Mentioned by this "Asset Search News Roundup" are: bearer instruments such as money orders, structuring cash deposits and a possible financial fraud at one national chapter of Transparency International:     

*The article "Accused St. Louis drug ring leader pleads guilty of money laundering", explained that Mr. Julius Turrentine was suspected of using bearer negotiable instruments in the form of U.S. Postal Service money orders to conceal assets.  It reported that Mr.

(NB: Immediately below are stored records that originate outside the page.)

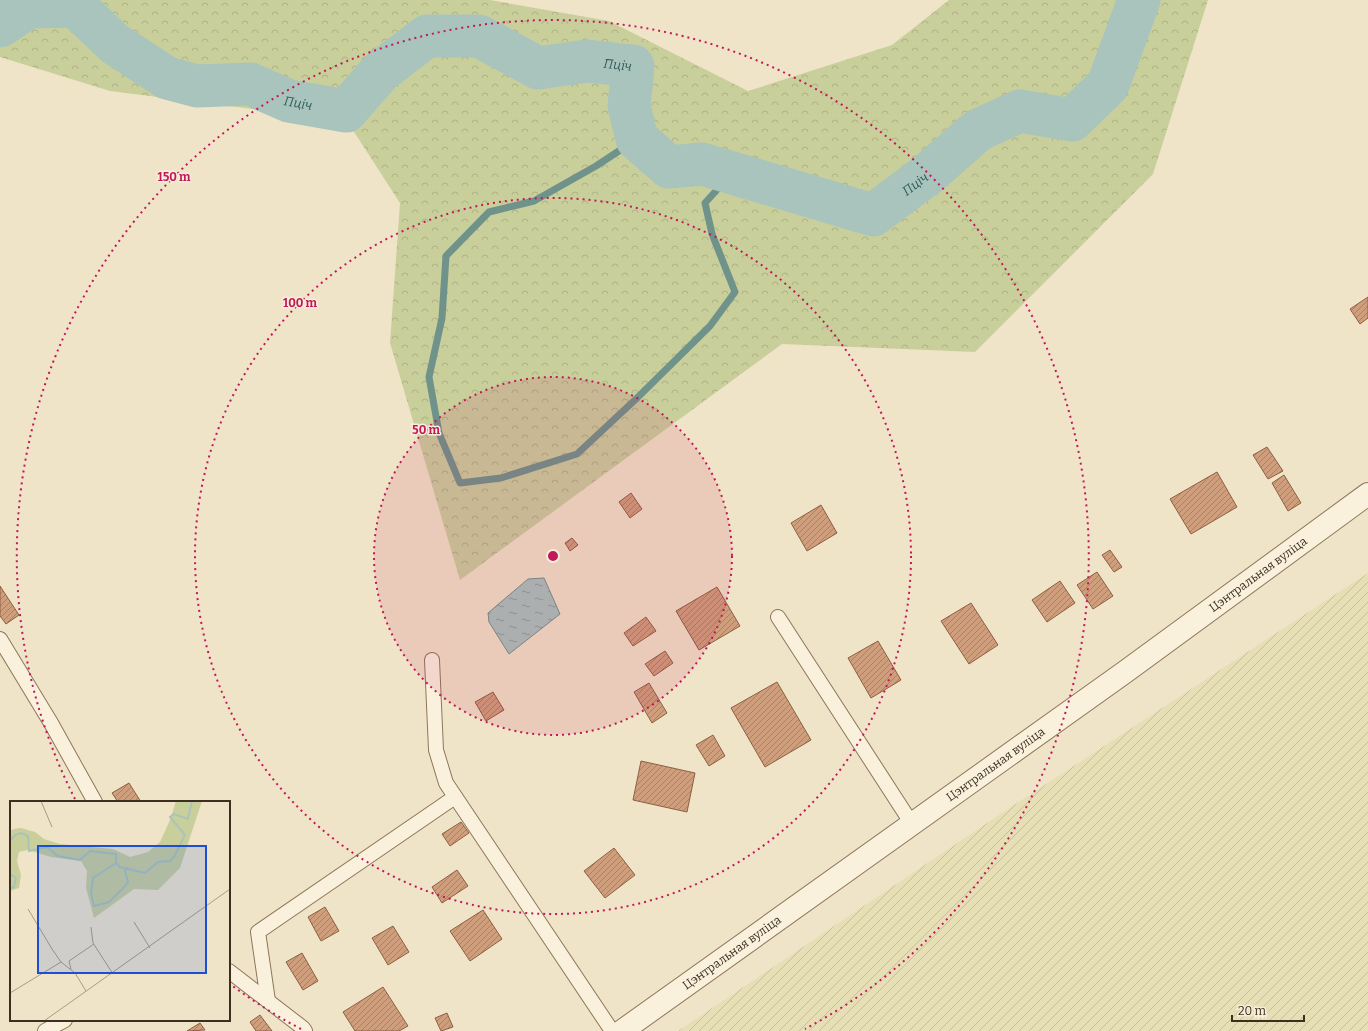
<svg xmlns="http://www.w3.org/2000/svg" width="1368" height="1031" font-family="Bitter,serif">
<defs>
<pattern id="farmland-furrows" width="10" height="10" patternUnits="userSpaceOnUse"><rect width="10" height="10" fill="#e6deb5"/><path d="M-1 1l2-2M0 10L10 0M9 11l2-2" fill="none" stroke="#c6bf9b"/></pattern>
<pattern id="forest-crowns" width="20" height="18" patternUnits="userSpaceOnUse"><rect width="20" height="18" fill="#c9cf9b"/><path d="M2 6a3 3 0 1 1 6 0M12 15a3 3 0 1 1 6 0" fill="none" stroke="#aeb285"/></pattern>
<pattern id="water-ripples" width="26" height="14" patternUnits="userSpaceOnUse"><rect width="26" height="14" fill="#a9c4bc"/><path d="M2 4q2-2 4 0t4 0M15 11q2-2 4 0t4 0" fill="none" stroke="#8ba098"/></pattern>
<pattern id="building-hatch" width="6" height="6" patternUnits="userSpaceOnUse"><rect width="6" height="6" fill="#cf9f7d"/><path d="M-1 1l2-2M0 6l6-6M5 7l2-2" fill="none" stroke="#a98266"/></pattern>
</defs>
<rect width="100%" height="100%" fill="#f0e4c8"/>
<polygon fill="url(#farmland-furrows)" points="1368,573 1368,1031 678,1031 999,815"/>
<polygon fill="url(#forest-crowns)" points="0,0 490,0 609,21 748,91 892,45 949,0 1208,0 1153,174 975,352 782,344 460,580 390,343 400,203 347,121 110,91 0,57"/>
<polygon fill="url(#water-ripples)" stroke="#6f938a" points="544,578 560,614 509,654 489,622 488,613 528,579"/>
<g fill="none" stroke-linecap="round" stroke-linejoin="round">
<polyline stroke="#6f938a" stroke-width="7" points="637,139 596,166 534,201 489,212 446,256 442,318 429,377 439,433 460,483 501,478 577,454 636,399 710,326 735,292 712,234 705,203 732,173"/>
<path stroke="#a9c4bc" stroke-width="43" id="s1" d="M0,26L29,7L75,6L115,44L167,78L197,86L250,84L289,101L346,111L380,72L427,36H479L538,68L587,61L633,66L629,106L637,139L669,167L702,164L873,215L928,174L978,130L1020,111L1072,120L1108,85L1139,0"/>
</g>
<g fill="url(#building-hatch)" stroke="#8d5f41">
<polygon points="1368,297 1368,318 1360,324 1350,309"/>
<polygon points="1267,447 1283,471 1268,479 1253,455"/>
<polygon points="1217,472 1237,507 1191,534 1170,499"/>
<polygon points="1284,475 1301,503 1288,511 1272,483"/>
<polygon points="631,493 642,509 630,518 619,502"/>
<polygon points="821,505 837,533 807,551 791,523"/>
<polygon points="572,538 578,545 570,551 565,543"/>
<polygon points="1110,550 1122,567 1114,572 1102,555"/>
<polygon points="1097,572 1113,596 1093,609 1077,585"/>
<polygon points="1060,581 1075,603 1047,622 1032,600"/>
<polygon points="0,586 19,615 6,624 0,616"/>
<polygon points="717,587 740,626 699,650 676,611"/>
<polygon points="971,603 998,645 969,664 941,621"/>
<polygon points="646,617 656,631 633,646 624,633"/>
<polygon points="878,641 901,680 871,698 848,658"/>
<polygon points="665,651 673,663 654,676 645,664"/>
<polygon points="777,682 811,740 765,767 731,708"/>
<polygon points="649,683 667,713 652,723 634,692"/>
<polygon points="493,692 504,710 486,721 475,702"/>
<polygon points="713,735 725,756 709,766 696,745"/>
<polygon points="641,761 695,773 687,812 633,800"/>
<polygon points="129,783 141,802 118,802 112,793"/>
<polygon points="461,822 469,833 450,846 442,834"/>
<polygon points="614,848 635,875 605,898 584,871"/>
<polygon points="457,870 468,886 442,903 432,887"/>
<polygon points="325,907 339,931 321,941 308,917"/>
<polygon points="483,910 502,939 470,961 450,931"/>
<polygon points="393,926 409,952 388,965 372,938"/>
<polygon points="302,953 318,981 303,990 286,962"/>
<polygon points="383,987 408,1026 399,1031 355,1031 343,1012"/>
<polygon points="447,1013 453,1027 441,1031 435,1018"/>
<polygon points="260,1015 272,1031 256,1031 250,1022"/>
<polygon points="200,1023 205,1030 187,1031"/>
</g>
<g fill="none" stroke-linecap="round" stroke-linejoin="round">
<g stroke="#8d765c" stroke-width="16">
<g id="lane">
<polyline points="778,617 912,824"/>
<polyline points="0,639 51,723 95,802"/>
<polyline points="432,660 436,750 446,783 612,1031"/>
<polyline points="229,971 303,1028 305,1031"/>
<polyline points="268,1001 258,932 455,797"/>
<polyline points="45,1031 65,1020"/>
</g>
</g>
<g stroke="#8d765c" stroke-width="24">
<g id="street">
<path id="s2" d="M622,1031L1125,672L1368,494"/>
</g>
</g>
<use href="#lane" stroke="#faf1dc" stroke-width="14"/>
<use href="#street" stroke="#faf1dc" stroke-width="22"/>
</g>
<circle cx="553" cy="556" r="179" fill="#c2185b" fill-opacity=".12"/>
<g fill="none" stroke="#c2185b" stroke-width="2" stroke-dasharray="2 4">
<circle cx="553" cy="556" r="179"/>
<circle cx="553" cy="556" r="358"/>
<path d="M301 1029A536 536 0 0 1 230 984M75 799A536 536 0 1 1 805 1029"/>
</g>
<g text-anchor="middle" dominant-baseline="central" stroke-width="3" stroke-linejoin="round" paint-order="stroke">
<g font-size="12" fill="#3d2e20" stroke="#f7eed8">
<text stroke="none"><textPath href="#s2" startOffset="783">Цэнтральная вуліца</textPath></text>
<text stroke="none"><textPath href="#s2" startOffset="459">Цэнтральная вуліца</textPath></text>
<text stroke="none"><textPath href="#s2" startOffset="135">Цэнтральная вуліца</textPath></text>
</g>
<g font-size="13" font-style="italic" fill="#2f5d5a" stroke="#f7eed8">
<text stroke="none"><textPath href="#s1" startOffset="693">Пціч</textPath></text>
<text stroke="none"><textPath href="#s1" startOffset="334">Пціч</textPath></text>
<text stroke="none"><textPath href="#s1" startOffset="1089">Пціч</textPath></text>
</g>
</g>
<g transform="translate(10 801)">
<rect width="220" height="220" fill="#f0e4c8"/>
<path d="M166,0H192L170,67L148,89L124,88L84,117L76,87L77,70L71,60L41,56L18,49L9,51L7,60L11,74L9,87L0,90V30L4,28L11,27L25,31L34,38L50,43L103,48L120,56L138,51L150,41L160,19Z" fill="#c9cf9b"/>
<path fill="none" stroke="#a9c4bc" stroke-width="2" d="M0,40L5,34L11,32L18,35L19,50L37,46L48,55L70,59L80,50L106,53V62L110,66L135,72L148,61L160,60L164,56L175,34L160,16L164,13L178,18L182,0M106,62L83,77L81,92L84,105L99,101L115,85L118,81L115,70L118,66M0,73L6,77L4,86L0,87"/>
<path fill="none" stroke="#a89b85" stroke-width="1" d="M31,0L42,26M18,108L42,148L51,161L65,172L76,190M124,121L140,147M81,126L83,142L103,173M61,168L59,160L84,143M0,192L51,161M34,220L220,88"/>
<path fill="#1d4ed8" fill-opacity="0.15" stroke="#1d4ed8" stroke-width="2" d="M28,45H196V172H28Z"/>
<rect width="220" height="220" fill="none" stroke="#3d2e20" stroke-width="2"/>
</g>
<circle cx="553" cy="556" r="6" fill="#c2185b" stroke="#f7eed8" stroke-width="2"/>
<g font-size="12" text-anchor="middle" font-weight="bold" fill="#c2185b" stroke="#f7eed8" stroke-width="3" stroke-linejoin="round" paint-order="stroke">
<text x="174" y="181">150 m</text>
<text x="300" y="307">100 m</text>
<text x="426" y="434">50 m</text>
</g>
<path d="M1232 1015v6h72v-6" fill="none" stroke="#3d2e20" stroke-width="2"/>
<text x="1238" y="1015" font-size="12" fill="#3d2e20" stroke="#f7eed8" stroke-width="3" paint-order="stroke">20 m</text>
</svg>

Turrentine pleaded guilty to conspiracy to commit money laundering for using postal money orders to send from $120,000 to $200,000 through the mail.  The attached sanitized bearer share certificate from my post "Bearer Shares & An Asset Search", is an example of another type of bearer instrument which may similarly be used to hide assets.   

 

**Although he was sentenced to just ten months and time served, Connecticut convenience store owner Mohammad Ghouse now faces deportation back to his native Pakistan.  Based on "EHartford man gets time served for hiding cash deposits", Mr. Ghouse had structured over $578,000 through 91 cash deposits at Webster Bank between Feb. 1 and July 18, 2005.  Structuring, (a.k.a "smurfing"), bank deposits violates 31 U.S.C. § 5324.  It can also be a red flag of money laundering, as mentioned by "A Diplomat & His Offshore Bank Account".

 

***The website for the Papua New Guinea chapter of Transparency International explains that it "…is raising public awareness of the adverse effects on society of dishonesty and mismanagement".  A press release however, states that the Papua New Guinea chapter and the banks it does business with, may have been victimized by the financial fraud of a Transparency International employee.